I Got A Rash
A rash appeared in my armpit one day. I realize that this sentence contains not one, but two, unpleasant words, but all of these words are true.
At first, I thought it was just razor burn, but the rash wasn’t really located in the area that oppressed post-feminists like myself continue to shave. Then, I thought it might be a bug bite or a welt, but it wasn’t localized. I immediately panicked, as my first medical question is always, “Could this be deadly?”
Was the rash going to kill me in the next 24 hours? I tried to remember if I had ever heard anyone say, “And he died, tragically, exactly 24 hours after the rash appeared.” No, I decided. If this rash were to portend my imminent death, then I would be a medical anomaly, the odds of which are extremely low to vanishing, and likely equal to those of being struck by lightning, or having sex with Matthew McConaughey while also being able to convince him to remain in character as Wooderson from Dazed & Confused.
Having concluded that if death were fast approaching, it would not be rash-caused, I continued to investigate. What could the rash be? Lacking the stomach to Google “rash” and see the rashes of others, I instead decided to use EmilyMD, a far less rich resource than WebMD.
EmilyMD is the fictional doctor inside of me. She is an amalgam of all the doctors on the medical dramas I watched as a child. My family would watch M*A*S*H and, later, ER, then walk around the house holding our hands up, pretending we had just scrubbed for surgery like Hawkeye, or Dr. Benton. From watching these programs and going to the doctor a Jewish amount, I can almost practice medicine on myself.
I pondered my diagnosis. It could be Lyme disease, but I had not seen any evidence of an armpit-burrowing tick. And did I feel Lyme disease-y? No, I did not.
Ringworm? I was unsure of what that actually was, but I hadn’t been wrestling—at least in any official sense.

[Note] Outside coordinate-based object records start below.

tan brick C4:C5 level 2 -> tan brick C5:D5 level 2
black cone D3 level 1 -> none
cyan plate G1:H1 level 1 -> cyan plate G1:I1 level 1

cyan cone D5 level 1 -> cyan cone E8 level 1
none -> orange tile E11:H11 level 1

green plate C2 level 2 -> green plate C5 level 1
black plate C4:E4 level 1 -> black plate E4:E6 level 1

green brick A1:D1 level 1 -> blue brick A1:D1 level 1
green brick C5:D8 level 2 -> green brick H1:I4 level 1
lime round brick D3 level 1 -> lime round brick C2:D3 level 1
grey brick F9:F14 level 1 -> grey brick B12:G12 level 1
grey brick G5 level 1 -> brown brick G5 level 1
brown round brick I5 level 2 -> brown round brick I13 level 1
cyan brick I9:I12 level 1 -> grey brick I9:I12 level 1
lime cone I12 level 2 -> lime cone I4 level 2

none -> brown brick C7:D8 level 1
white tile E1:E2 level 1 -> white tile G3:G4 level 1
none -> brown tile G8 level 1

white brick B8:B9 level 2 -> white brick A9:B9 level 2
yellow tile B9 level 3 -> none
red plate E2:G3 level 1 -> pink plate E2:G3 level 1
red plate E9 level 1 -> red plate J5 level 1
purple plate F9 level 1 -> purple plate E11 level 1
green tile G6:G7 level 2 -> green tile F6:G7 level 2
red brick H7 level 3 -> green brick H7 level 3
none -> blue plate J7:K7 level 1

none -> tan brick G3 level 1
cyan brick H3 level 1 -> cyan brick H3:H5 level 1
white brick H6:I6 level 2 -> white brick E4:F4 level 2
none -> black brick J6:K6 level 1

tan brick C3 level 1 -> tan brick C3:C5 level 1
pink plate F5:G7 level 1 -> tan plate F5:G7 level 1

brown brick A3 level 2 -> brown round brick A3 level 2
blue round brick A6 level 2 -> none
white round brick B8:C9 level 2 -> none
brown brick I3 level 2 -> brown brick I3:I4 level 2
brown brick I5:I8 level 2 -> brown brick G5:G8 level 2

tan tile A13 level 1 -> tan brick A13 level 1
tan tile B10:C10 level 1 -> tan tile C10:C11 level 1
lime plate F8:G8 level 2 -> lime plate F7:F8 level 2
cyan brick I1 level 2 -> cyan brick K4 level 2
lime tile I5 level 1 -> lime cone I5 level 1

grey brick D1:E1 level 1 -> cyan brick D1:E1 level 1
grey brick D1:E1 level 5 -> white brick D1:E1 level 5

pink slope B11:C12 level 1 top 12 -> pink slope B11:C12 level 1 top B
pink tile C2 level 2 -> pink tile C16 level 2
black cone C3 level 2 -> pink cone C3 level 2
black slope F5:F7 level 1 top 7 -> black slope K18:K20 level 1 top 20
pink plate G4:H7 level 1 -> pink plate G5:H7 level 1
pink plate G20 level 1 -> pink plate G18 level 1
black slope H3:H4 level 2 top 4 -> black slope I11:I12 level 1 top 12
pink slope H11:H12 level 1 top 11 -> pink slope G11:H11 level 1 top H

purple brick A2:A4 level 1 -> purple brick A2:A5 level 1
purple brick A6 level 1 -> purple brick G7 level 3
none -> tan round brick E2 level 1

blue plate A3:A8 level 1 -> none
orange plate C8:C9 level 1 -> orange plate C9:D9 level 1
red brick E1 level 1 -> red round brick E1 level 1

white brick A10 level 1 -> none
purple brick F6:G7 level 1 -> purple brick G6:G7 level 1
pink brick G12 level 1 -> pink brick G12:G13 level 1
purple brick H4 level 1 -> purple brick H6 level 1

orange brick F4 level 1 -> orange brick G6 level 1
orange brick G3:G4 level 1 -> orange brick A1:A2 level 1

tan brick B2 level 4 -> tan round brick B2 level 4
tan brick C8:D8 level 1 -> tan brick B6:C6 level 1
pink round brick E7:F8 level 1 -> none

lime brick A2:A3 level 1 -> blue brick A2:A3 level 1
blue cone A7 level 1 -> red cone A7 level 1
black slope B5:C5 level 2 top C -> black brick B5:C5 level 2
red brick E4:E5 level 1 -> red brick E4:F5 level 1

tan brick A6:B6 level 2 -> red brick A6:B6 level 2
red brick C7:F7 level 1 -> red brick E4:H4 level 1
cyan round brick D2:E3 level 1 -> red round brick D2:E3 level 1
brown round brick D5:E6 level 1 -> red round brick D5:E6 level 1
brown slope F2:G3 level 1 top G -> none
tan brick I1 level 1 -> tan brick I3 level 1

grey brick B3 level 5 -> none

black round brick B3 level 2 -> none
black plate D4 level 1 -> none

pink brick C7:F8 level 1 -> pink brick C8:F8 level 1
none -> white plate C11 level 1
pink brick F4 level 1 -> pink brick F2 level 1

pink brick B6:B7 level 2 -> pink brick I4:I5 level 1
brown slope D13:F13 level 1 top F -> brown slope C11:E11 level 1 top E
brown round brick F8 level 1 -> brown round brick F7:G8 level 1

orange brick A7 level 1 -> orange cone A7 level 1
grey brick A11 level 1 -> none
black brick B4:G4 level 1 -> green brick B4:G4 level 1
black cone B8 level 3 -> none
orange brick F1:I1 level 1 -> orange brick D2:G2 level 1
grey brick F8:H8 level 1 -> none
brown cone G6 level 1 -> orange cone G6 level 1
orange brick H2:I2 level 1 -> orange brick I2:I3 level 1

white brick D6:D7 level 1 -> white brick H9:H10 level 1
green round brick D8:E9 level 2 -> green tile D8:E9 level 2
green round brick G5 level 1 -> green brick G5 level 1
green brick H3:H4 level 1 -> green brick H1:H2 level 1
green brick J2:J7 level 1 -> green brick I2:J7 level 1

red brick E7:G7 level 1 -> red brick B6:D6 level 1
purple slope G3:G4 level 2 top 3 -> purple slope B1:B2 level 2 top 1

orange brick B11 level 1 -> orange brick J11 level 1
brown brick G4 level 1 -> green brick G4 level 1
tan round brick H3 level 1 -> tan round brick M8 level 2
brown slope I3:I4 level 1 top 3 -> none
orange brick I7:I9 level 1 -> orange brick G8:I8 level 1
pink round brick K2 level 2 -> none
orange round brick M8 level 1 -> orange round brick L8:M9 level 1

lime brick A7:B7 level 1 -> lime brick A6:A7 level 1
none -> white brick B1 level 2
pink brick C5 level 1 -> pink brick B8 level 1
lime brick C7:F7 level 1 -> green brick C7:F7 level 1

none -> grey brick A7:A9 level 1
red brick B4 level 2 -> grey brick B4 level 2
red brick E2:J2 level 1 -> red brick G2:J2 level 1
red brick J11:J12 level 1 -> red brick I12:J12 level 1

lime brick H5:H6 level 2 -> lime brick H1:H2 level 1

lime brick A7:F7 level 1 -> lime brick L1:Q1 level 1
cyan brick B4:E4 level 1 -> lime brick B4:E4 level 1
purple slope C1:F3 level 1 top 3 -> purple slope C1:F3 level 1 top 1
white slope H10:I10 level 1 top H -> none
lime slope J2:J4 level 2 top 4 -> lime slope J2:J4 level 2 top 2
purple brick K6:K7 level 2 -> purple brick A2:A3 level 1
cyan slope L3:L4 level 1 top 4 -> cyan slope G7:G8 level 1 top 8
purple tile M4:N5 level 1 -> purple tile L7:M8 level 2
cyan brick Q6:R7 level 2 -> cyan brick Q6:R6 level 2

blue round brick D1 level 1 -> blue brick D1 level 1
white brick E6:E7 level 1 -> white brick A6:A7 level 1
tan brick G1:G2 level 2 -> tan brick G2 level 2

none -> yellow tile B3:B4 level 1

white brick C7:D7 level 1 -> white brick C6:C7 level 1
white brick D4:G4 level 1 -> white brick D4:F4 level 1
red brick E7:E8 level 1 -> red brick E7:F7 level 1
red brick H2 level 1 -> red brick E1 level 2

It could be a fungus, but it didn’t seem that way. It just didn’t seem like a fungus.
Ebola? No, it was not Ebola.
Communist shrapnel? No, I was not on M*A*S*H.
Having ruled out Ebola and shrapnel, my mind began to turn to more disturbing thoughts. Exotic diseases, or ones with research foundations. But no ad on the subway had ever said, GET YOUR RASH CHECKED OUT, OR YOU MAY DIE OF YOUR RASH DECISION. No, there had been no relevant pun-grasping public service campaign that I could recall.
Not a medical ailment serious enough to warrant a public service campaign, I reasoned. Signs were pointing toward “probably not deadly,” to maybe even, “potentially unactionable.”
I concluded my rash was a message from inside my body and mind that all was not completely well. Something was out of whack. Its provenance was not yet known to me, but its sudden departure would be a harbinger of improvement.
With patience and perseverance, I would unravel this medical mystery. It might be cured by an ointment you order online that is a drugstore ointment, but in a stronger concentration. It might respond to just the right flavor of kombucha.
I had once seen a book in someone’s van that said, “Patient, Heal Thyself!”
“Body, Heal Thyself!” I exhorted, unscrewing the lid on the coconut oil.
After my first question, “Could this be deadly?” my next question is always, “Is there any reason NOT to put coconut oil on it?”